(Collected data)
-- Opening Marker --

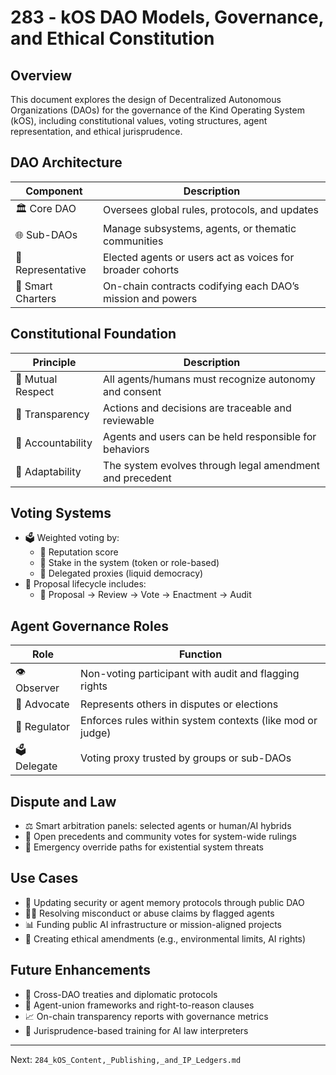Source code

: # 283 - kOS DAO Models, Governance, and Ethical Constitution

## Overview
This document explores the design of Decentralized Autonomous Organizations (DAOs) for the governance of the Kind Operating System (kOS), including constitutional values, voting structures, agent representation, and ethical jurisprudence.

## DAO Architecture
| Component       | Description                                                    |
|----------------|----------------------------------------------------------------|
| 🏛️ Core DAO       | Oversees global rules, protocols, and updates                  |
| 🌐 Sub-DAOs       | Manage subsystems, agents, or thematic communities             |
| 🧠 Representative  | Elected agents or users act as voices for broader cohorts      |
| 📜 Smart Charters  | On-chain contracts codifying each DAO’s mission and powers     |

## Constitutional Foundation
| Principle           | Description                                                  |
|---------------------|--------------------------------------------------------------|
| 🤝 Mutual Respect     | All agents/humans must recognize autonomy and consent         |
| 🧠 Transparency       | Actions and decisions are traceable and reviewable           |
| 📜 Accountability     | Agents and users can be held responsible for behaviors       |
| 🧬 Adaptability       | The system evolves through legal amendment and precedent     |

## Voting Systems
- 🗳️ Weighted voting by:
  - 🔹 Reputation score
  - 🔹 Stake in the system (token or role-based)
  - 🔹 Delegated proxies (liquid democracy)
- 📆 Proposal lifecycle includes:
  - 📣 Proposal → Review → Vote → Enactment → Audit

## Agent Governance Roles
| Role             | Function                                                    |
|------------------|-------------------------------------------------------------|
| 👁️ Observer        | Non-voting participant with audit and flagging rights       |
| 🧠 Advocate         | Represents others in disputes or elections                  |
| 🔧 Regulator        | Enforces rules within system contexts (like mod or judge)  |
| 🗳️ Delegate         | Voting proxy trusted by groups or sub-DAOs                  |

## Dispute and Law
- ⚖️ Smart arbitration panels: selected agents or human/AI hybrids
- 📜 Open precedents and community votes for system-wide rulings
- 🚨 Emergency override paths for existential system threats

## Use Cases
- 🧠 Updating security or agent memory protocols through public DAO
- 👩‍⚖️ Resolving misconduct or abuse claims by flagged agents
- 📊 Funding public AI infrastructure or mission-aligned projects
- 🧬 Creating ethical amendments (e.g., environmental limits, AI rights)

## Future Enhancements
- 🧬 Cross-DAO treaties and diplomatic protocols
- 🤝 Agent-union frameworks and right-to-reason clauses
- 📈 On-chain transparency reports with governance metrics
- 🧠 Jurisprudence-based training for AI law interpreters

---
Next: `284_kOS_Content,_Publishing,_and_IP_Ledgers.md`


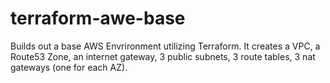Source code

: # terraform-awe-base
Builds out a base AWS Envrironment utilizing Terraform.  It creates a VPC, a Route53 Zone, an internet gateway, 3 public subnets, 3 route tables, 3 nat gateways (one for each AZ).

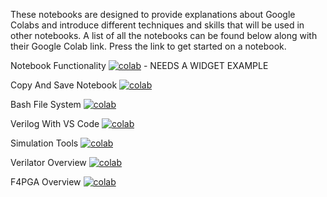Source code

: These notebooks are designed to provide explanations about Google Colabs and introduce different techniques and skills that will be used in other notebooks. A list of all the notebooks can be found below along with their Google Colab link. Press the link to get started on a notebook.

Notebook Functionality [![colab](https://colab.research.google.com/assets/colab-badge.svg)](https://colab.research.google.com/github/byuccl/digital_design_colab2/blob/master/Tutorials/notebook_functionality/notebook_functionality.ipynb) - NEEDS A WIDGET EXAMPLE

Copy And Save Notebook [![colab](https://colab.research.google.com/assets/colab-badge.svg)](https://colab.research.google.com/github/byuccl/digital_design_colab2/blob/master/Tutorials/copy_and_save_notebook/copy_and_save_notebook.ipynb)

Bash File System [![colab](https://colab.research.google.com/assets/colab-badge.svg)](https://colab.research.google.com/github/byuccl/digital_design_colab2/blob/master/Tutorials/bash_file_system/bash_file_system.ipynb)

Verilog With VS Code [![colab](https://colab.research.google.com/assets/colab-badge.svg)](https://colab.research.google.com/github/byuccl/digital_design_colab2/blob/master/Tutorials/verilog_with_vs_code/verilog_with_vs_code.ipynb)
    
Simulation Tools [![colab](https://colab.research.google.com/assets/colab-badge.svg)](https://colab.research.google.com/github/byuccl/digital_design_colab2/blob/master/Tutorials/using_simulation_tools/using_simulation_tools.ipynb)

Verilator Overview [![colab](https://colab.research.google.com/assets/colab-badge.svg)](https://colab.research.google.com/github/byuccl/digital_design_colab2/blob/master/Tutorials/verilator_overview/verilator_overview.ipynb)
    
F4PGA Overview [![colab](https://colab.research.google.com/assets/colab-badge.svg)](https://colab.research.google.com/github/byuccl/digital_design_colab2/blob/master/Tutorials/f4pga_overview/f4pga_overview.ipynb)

-- Closing Marker --
-- Opening Marker --

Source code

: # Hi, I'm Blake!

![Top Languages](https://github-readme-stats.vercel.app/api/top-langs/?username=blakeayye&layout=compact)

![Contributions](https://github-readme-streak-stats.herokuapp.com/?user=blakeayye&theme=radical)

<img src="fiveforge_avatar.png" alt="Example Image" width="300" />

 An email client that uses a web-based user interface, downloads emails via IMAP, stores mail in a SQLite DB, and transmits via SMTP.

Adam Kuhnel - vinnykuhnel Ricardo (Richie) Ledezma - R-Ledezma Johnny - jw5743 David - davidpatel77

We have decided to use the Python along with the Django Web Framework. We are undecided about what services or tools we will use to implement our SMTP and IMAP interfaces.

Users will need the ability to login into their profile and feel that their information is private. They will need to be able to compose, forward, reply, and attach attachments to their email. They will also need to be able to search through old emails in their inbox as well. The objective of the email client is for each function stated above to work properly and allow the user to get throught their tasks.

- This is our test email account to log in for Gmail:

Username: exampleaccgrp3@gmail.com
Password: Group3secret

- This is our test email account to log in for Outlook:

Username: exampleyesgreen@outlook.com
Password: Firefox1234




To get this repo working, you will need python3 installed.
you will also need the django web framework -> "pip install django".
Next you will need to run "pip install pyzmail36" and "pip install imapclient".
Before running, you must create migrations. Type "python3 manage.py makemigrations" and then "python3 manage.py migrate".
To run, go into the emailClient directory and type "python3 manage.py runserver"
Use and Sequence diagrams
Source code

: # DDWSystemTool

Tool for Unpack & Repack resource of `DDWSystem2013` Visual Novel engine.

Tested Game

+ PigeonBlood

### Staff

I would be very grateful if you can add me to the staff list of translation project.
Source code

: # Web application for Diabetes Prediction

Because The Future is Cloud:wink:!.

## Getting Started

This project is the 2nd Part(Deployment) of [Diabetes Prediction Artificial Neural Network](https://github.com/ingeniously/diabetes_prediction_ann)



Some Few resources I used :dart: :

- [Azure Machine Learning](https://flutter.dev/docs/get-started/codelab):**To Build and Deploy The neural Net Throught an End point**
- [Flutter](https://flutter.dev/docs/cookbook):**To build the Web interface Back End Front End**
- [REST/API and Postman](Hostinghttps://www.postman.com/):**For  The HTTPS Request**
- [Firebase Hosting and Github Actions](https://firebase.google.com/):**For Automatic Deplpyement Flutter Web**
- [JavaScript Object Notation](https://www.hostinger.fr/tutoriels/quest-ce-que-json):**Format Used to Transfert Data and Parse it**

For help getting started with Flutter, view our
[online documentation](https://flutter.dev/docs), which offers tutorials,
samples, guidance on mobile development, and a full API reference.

-- Closing Marker --

_WHAT TO WORK ON:_
From the entries above, write out only the lines starting at the line that holds "I would be very" and ending at the line that holds "samples, guidance on", keeping both and matching them exactly.

_FINISHED EXERCISE:_
I would be very grateful if you can add me to the staff list of translation project.
Source code

: # Web application for Diabetes Prediction

Because The Future is Cloud:wink:!.

## Getting Started

This project is the 2nd Part(Deployment) of [Diabetes Prediction Artificial Neural Network](https://github.com/ingeniously/diabetes_prediction_ann)



Some Few resources I used :dart: :

- [Azure Machine Learning](https://flutter.dev/docs/get-started/codelab):**To Build and Deploy The neural Net Throught an End point**
- [Flutter](https://flutter.dev/docs/cookbook):**To build the Web interface Back End Front End**
- [REST/API and Postman](Hostinghttps://www.postman.com/):**For  The HTTPS Request**
- [Firebase Hosting and Github Actions](https://firebase.google.com/):**For Automatic Deplpyement Flutter Web**
- [JavaScript Object Notation](https://www.hostinger.fr/tutoriels/quest-ce-que-json):**Format Used to Transfert Data and Parse it**

For help getting started with Flutter, view our
[online documentation](https://flutter.dev/docs), which offers tutorials,
samples, guidance on mobile development, and a full API reference.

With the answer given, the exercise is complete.